Posted Date : 09-May-2012 , 10:42:23 pm | Posted By CASANSAAR print Print

A day after the approval of the Finance Bill by the Lok Sabha, the government on Wednesday said that it will move ahead to recover the tax and penalty from the British telecom major Vodafone which is currently estimated at Rs 20,300 crore.

Finance Secretary R S Gurjal said that no new notice would be required in the Vodafone case as the Finance Bill, 2012 would validate all the notices send earlier, even as the telecom company described the tax law amendment as "grossly unjust" and said it would take all possible steps to safeguard its shareholders' interest.

"...In the Finance Bill there is a validation clause, which is that all orders and assessments which has been passed in this regard stands validated. Once that is there, assessment order of the tax as well as order pertaining to penalty (stands) validated by Parliament", he told a television channel.

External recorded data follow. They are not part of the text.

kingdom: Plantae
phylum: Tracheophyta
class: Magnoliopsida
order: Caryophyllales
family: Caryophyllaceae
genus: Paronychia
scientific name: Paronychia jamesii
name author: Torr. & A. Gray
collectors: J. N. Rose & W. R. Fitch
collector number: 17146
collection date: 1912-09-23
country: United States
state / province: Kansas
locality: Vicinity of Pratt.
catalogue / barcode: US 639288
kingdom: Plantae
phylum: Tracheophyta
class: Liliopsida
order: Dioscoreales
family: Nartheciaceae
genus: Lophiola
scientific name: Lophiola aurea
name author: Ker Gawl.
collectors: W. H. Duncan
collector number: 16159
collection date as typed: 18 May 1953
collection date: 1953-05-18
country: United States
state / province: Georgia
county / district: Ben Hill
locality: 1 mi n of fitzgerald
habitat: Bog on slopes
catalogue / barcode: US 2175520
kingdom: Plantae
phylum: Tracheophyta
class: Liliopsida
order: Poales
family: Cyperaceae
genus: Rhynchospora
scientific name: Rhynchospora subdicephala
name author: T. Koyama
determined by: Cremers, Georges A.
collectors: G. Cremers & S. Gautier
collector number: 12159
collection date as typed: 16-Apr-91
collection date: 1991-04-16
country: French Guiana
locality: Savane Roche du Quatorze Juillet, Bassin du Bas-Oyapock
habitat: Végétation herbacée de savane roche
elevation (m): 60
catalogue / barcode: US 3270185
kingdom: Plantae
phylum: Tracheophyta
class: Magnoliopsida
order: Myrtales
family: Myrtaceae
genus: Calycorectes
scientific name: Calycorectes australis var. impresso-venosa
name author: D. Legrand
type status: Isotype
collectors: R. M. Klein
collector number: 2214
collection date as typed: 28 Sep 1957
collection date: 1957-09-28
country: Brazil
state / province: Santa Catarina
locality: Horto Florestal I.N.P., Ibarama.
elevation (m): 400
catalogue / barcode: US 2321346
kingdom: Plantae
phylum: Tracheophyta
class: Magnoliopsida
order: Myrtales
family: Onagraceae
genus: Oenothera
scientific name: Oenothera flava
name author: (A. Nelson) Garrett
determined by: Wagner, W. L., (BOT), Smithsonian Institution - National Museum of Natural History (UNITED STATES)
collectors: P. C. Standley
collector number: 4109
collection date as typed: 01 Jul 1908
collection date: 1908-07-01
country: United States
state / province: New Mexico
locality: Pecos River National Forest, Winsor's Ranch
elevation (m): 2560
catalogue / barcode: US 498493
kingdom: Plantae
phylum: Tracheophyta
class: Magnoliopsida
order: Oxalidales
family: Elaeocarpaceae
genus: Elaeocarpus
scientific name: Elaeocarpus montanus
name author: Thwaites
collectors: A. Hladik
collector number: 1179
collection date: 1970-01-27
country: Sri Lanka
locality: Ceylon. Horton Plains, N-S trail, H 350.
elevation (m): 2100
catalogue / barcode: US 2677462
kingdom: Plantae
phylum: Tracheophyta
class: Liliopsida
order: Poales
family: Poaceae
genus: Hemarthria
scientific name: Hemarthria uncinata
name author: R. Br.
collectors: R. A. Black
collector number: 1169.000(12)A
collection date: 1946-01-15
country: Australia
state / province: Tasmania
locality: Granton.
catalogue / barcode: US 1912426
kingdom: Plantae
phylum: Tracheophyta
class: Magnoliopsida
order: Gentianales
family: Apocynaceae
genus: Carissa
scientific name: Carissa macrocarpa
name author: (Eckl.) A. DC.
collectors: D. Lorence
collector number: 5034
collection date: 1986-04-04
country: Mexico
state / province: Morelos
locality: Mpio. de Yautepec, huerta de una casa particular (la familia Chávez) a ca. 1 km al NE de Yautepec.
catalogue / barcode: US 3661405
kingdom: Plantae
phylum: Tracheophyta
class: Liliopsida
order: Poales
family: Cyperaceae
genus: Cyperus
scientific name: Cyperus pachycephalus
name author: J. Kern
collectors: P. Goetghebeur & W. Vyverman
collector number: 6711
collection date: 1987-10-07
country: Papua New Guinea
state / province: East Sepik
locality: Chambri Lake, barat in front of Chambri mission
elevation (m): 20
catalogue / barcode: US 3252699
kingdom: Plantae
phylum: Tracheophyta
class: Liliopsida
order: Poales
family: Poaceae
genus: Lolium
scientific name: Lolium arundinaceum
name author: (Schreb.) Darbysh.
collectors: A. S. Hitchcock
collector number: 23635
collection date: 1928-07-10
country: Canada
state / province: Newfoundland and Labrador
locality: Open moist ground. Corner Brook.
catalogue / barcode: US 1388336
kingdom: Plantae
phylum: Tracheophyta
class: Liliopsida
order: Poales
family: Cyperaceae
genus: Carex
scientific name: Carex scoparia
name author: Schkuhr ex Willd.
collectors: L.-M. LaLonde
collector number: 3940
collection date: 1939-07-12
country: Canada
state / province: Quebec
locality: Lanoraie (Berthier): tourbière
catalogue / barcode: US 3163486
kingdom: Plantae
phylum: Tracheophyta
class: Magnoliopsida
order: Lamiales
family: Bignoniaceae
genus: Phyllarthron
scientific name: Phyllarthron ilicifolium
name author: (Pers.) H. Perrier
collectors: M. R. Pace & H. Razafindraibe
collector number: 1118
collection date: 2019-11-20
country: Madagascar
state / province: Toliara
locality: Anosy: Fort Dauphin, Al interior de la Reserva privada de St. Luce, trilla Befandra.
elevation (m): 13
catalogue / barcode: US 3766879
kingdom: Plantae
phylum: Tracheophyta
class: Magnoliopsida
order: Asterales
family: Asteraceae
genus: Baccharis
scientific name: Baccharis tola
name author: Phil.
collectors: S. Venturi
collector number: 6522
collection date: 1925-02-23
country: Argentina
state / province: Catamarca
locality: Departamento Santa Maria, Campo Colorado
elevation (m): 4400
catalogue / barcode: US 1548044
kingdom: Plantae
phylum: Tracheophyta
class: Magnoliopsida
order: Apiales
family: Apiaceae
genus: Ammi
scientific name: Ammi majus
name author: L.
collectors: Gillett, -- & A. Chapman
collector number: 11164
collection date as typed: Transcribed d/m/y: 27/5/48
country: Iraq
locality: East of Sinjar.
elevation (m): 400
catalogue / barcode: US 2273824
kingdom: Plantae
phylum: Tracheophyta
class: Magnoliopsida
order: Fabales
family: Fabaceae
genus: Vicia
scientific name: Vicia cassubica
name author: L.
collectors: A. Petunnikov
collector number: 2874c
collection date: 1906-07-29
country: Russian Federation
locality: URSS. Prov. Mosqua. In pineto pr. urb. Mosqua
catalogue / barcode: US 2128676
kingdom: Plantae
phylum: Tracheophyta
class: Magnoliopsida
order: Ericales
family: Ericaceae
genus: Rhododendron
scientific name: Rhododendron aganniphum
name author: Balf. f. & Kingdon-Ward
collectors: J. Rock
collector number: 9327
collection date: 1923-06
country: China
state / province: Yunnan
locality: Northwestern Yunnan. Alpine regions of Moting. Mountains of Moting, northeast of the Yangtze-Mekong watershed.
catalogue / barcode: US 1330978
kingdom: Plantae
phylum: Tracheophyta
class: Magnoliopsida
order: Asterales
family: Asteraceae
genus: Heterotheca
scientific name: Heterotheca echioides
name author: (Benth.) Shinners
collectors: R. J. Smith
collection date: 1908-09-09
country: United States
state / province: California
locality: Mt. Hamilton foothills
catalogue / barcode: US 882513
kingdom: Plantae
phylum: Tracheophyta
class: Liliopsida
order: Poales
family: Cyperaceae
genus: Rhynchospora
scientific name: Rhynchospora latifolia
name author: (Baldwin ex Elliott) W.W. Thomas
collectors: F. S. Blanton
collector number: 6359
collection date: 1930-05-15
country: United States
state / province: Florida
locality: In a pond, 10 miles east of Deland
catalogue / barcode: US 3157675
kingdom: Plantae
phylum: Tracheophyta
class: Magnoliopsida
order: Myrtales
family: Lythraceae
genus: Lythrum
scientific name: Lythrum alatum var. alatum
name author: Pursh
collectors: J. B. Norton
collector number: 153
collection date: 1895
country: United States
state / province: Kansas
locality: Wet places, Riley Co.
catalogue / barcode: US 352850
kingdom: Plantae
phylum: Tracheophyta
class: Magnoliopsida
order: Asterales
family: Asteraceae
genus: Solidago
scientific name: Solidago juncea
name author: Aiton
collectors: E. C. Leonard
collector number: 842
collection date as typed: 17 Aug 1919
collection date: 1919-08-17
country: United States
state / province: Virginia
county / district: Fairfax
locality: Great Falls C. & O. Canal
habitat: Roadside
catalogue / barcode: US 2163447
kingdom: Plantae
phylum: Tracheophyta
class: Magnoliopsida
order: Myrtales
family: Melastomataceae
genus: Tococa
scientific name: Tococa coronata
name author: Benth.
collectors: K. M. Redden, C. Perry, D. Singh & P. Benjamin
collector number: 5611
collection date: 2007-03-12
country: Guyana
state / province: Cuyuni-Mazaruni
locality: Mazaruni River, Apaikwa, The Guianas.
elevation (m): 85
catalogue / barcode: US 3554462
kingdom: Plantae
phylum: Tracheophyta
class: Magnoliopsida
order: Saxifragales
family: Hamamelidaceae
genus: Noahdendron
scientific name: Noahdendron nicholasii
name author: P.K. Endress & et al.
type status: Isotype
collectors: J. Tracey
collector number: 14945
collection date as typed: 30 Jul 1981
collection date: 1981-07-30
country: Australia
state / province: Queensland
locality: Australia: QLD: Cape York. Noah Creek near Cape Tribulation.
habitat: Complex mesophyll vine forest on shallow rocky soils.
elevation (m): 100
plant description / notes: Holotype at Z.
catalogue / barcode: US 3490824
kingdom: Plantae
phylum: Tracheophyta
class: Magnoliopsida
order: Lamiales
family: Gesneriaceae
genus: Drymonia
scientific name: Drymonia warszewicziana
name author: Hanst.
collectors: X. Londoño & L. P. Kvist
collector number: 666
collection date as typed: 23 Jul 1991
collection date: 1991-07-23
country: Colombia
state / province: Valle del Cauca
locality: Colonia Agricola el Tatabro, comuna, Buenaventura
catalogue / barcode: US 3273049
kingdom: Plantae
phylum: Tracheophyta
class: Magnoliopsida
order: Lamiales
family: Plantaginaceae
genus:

Gujral further added, "it is government's job to take action to collect dues."

Earlier in the day, Vodafone said in a statement, "we are naturally disappointed that, despite very widespread concern in India and internationally, the government has not seen fit to propose amendments to address the uncertainty caused by retrospective tax legislation."

The Lok Sabha has approved the Finance Bill, 2012 which seeks to amend the Income Tax, 1961 with retrospective effect to tax overseas deals involving domestic assets.

The amendment would neutralise the victory secured by Vodafone in the Supreme Court in the Rs 11,000-crore tax dispute case. The tax pertains to purchase of Hutchison's stake in Hutchison-Essar by Vodafone for USD 11.2 billion in 2007 through a deal in Cayman Islands.

The tax liability of Vodafone, after taking into account the penalty and interest has been estimated at Rs 20,300 crore.

According to the Finance Secretary, "as per the statute there is no question of government negotiating once Parliament has validated action which is already completed in terms of raising tax demand interest amount, there is no question of government sitting and negotiating on the issue."

Vodafone said: "We are studying the legislation as amended, and will take all possible steps to safeguard our shareholders' interests."

Gujral said, "it was always intention of Parliament that such transaction are liable to tax. Not only capital gains tax, which was liability of Hutchison, but also the liability to withhold tax which was the liability on the part of Vodafone."

While replying to a debate on Finance Bill in the Lok Sabha yesterday, Finance Minister Pranab Mukherjee had asserted that Parliament reserved the right to make amendments to law to correct Supreme Court judgement and would not allow a situation where a corporate would avoid paying tax here by operating from a tax haven.

"I would like to be guided either by Double Taxation Avoidance Agreement (DTAA) or tax. There cannot be a situation that somebody will make money on an asset located in India and will not pay tax either in India or to the country of its origin.

"...Because of making some arrangements through certain tax haven areas through a complicated setting up of series of subsidiaries and having huge capital gains on the assets located in India," he had said.